Written task: Everything from the line containing "- Buy support, sell resistance" through the end of the entries should be output exactly; nothing before it is wanted.

Material for this task:

____

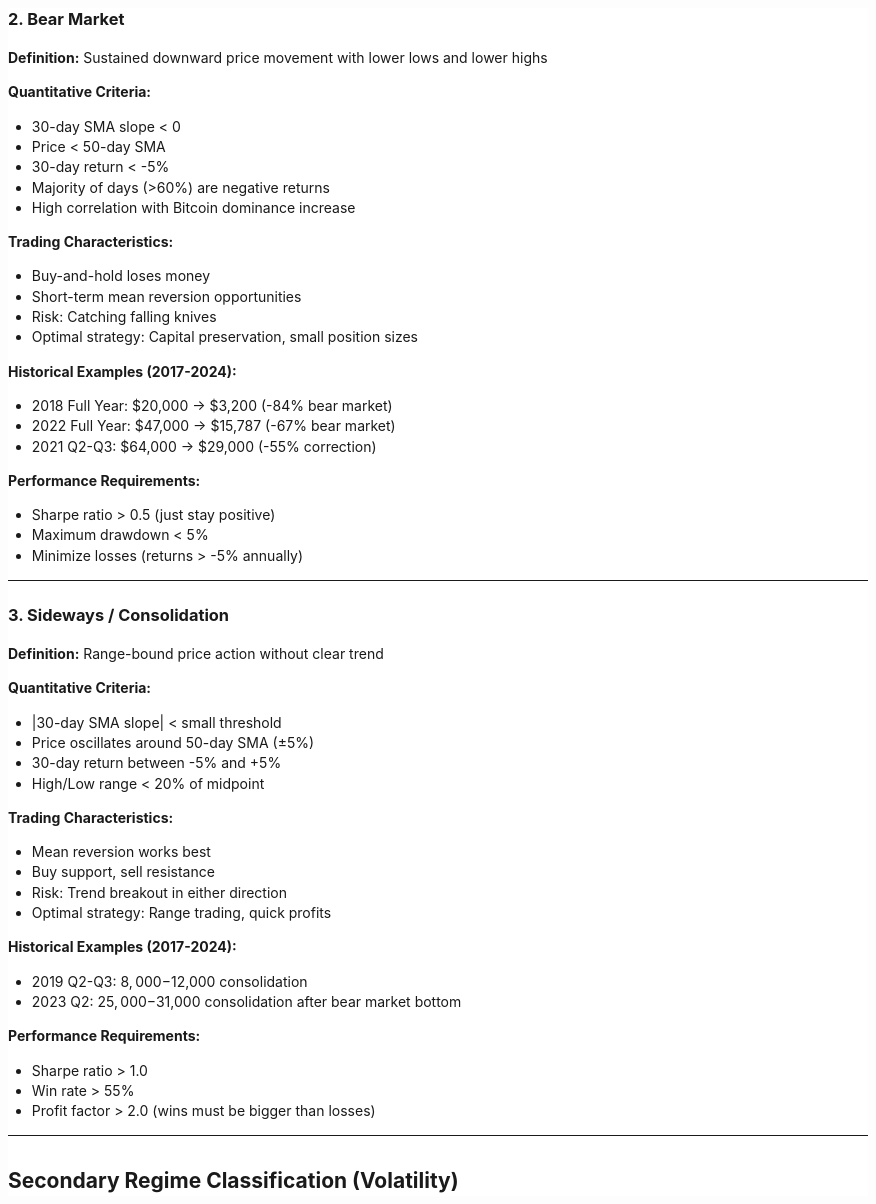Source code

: ### 2. Bear Market
**Definition:** Sustained downward price movement with lower lows and lower highs

**Quantitative Criteria:**
- 30-day SMA slope < 0
- Price < 50-day SMA
- 30-day return < -5%
- Majority of days (>60%) are negative returns
- High correlation with Bitcoin dominance increase

**Trading Characteristics:**
- Buy-and-hold loses money
- Short-term mean reversion opportunities
- Risk: Catching falling knives
- Optimal strategy: Capital preservation, small position sizes

**Historical Examples (2017-2024):**
- 2018 Full Year: $20,000 → $3,200 (-84% bear market)
- 2022 Full Year: $47,000 → $15,787 (-67% bear market)
- 2021 Q2-Q3: $64,000 → $29,000 (-55% correction)

**Performance Requirements:**
- Sharpe ratio > 0.5 (just stay positive)
- Maximum drawdown < 5%
- Minimize losses (returns > -5% annually)

---

### 3. Sideways / Consolidation
**Definition:** Range-bound price action without clear trend

**Quantitative Criteria:**
- |30-day SMA slope| < small threshold
- Price oscillates around 50-day SMA (±5%)
- 30-day return between -5% and +5%
- High/Low range < 20% of midpoint

**Trading Characteristics:**
- Mean reversion works best
- Buy support, sell resistance
- Risk: Trend breakout in either direction
- Optimal strategy: Range trading, quick profits

**Historical Examples (2017-2024):**
- 2019 Q2-Q3: $8,000-$12,000 consolidation
- 2023 Q2: $25,000-$31,000 consolidation after bear market bottom

**Performance Requirements:**
- Sharpe ratio > 1.0
- Win rate > 55%
- Profit factor > 2.0 (wins must be bigger than losses)

---

## Secondary Regime Classification (Volatility)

____

Solved exercise:
- Buy support, sell resistance
- Risk: Trend breakout in either direction
- Optimal strategy: Range trading, quick profits

**Historical Examples (2017-2024):**
- 2019 Q2-Q3: $8,000-$12,000 consolidation
- 2023 Q2: $25,000-$31,000 consolidation after bear market bottom

**Performance Requirements:**
- Sharpe ratio > 1.0
- Win rate > 55%
- Profit factor > 2.0 (wins must be bigger than losses)

---

## Secondary Regime Classification (Volatility)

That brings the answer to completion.